Overview: Medical imaging is an especially important application area for supervised machine learning methods. However, many recently proposed deep learning architectures that have achieved impressive results in the greater computer vision domain rely on massive amounts of hand-labeled data. Obtaining said datasets in the medical setting is an extremely difficult task as it requires large amounts of physician time which has mitigated advancements and has hampered the ability to improve clinical outcomes.
Hence, there is a need to create architectures that are able to provide gains while using less data. In order to acccomplish such a task, we have been exploring rich observational signals that can be passively collected at annotation time such as eye tracking data which describes the path a person’s gaze took while performing a task. This gaze data can be collected while a physician is labeling a dataset causing no additional time cost and has been made possible by recent advacenements in eye traching techonology. We believe that the signals provided to us by this passively observed signal can help us train models to draw influence from the same spatial regions most heavily utilized by the human annotator and hence lead to performance improvements.

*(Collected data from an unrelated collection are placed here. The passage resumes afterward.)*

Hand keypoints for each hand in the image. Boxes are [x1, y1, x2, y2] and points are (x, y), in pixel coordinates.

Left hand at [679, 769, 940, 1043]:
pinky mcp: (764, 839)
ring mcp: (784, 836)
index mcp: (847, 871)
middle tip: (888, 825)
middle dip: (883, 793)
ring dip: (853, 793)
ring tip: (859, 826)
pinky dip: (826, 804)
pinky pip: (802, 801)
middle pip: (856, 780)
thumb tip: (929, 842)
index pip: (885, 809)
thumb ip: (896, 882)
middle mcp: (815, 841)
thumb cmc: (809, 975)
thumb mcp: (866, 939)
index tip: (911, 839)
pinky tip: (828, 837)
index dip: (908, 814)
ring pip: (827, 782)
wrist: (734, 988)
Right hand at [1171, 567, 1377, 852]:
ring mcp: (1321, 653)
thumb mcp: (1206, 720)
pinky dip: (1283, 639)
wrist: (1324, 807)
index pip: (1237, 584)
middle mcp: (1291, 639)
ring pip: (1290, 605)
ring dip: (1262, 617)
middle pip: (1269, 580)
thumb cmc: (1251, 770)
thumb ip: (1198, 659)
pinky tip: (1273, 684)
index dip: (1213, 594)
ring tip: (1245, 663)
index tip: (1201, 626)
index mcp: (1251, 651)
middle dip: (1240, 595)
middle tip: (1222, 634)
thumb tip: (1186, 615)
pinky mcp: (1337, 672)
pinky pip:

To best utilize this gaze data we currently have been researching incorporating it within an attention layer in our architecture. At a high level, we first extract a rich feature map of an image from a ResNet which we then pass into our attention layer. This attention layer iterates over the locations focused on in the gaze sequence to train a soft attention mechanism and output an attention feature map of the image that highlights the most impactful spatial regions of the image as determined by the gaze data. This attention feature map is then used to regularize the feature map output by the ResNet model to allow our model to pay attention to those regions when it is producing it’s classification score.